We refi'd through a local bank and the closing cost (including appraisal) were only $250 or so. I wouldn't pay 2,000 in closing costs.
 
Depending on how much equity you have, some banks will do a HELOC loan to pay off the mortgage. For my bank is it zero fees, based off your tax assessment. 3.25% for 15 years. I had to do that while I was shuffling payments around trying to sell a second house. It is a lot more flexible than a mortgage, whenever I pay a big chunk off, I can have them reduce the credit limit on it.
 
We are refinancing also, going down over 1.5 in interest, but we can't get away fron NJ title fees...they vary but are still too high.
 
Of course you should do it. I don't think you are think about it the right way. Assume you continued current dollar amount of P&I payments on new loan. If in doing so you would pay off your new loan sooner than January 2039, then you do the refi.
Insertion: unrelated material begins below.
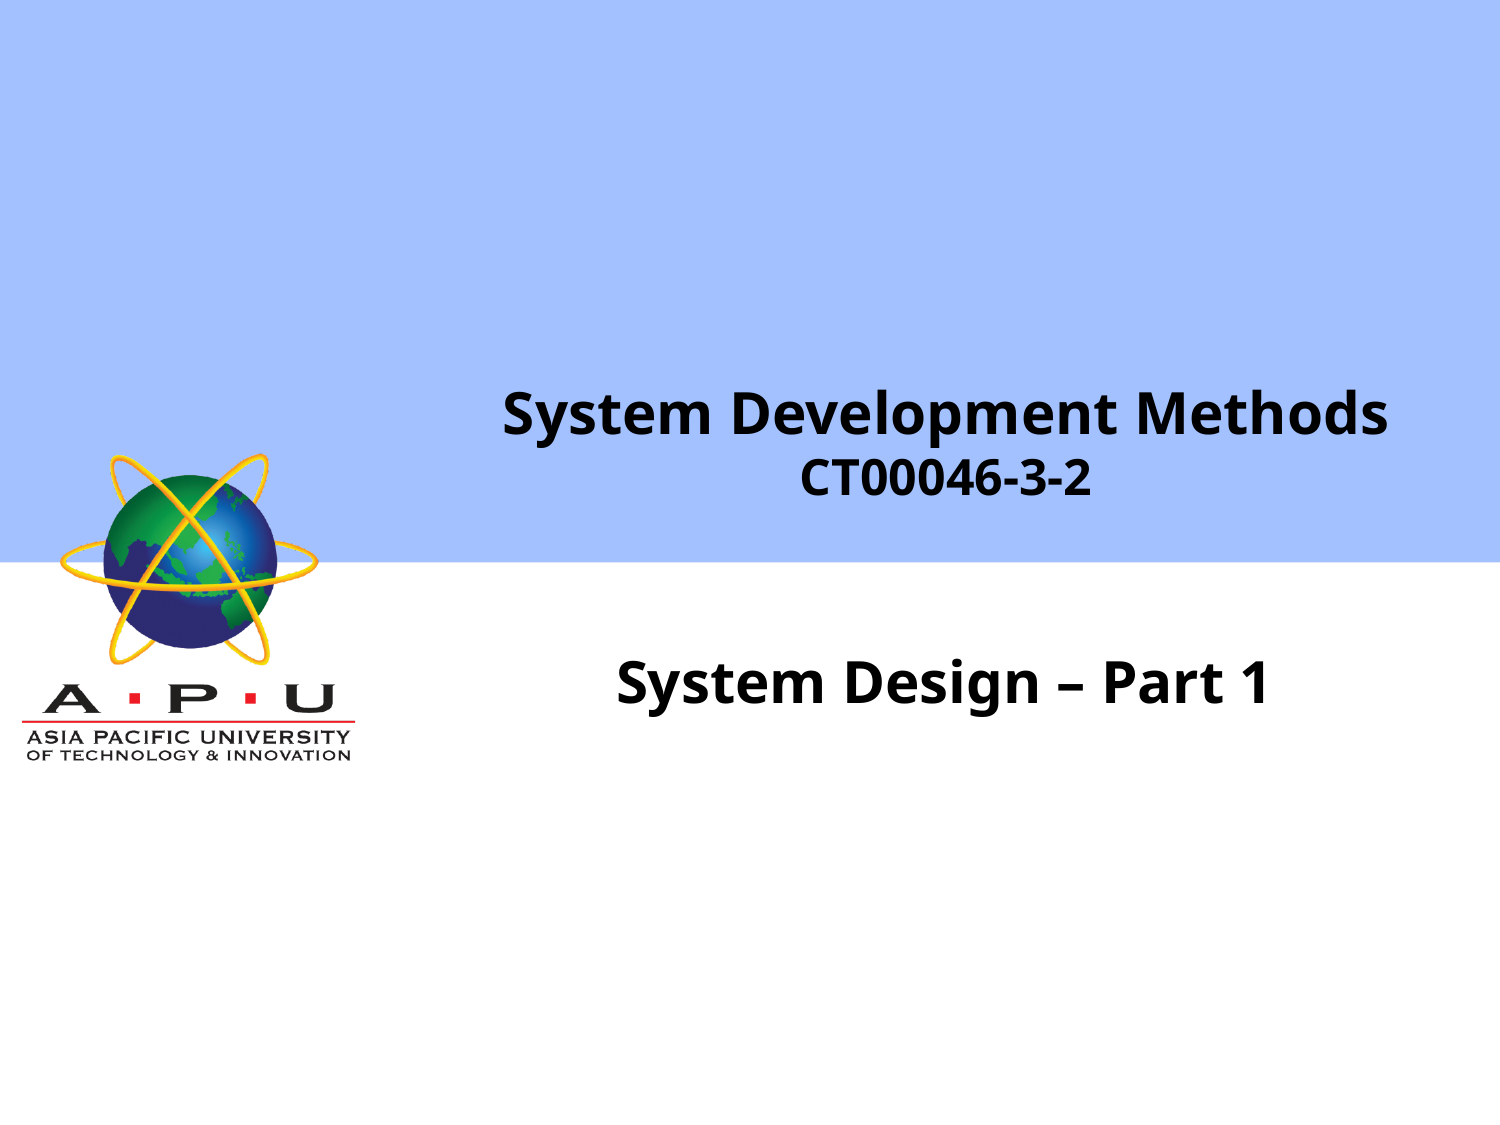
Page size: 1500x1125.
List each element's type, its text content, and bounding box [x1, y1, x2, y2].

Plus, it gives the added flexibility to deal with life's curveballs and drop back to the low payment.

If you're not planning to move in the next 2 years, it sounds like a no brainer to me.
 
if you have 27 years to go, see what a 25 year would cost you. then figure the 2 years of interest savings. that will help you determine if worthwhile. rule of thumb is 1% below current rate with 0 points. fees of 2k might be right, ie appraisal, credit, flood, title adn recording
 
I'm looking around at possibly refinancing our house. We're almost three years in from our last refinance (Feb. 2009). The rate my lender came up with saves ~$110/month. Sounds good, right? But there's $2000 in closing fees (yes, they get rolled into the loan so I'm not "out of pocket", but still have to pay them). That means it would take 19 months to "break even", and adds three years onto the loan (trying to get info on a 20 & 25 year, can't afford the 15).

To me, that doesn't really make sense to do.
Is the $2000 all closing costs or is some of that pre-paids? We had to pay a certain amount of interest (from the date of close until the end of the month) plus we had to pay homeowners insurance for the year and the taxes as well. All of that was held in escrow on our previous loan so we'll be getting a refund from our old loan to help offset part of the $$ needed at closing.

We didn't want to roll our closing costs into the loan because we didn't want to pay interest on it, but not everyone is able to do that. On our last refi (in 2009) we rolled the closing costs into the loan. We went from 6.25% when we bought the house in 2008 to 4.62% when we re-fi'd in 2009 and then to 3.25 when we re-fi'd again this month and dropped to a 15 year.

So I guess my point is, if part of the $2000 is pre-paids, that part isn't really costing you $$ that you need to break even on.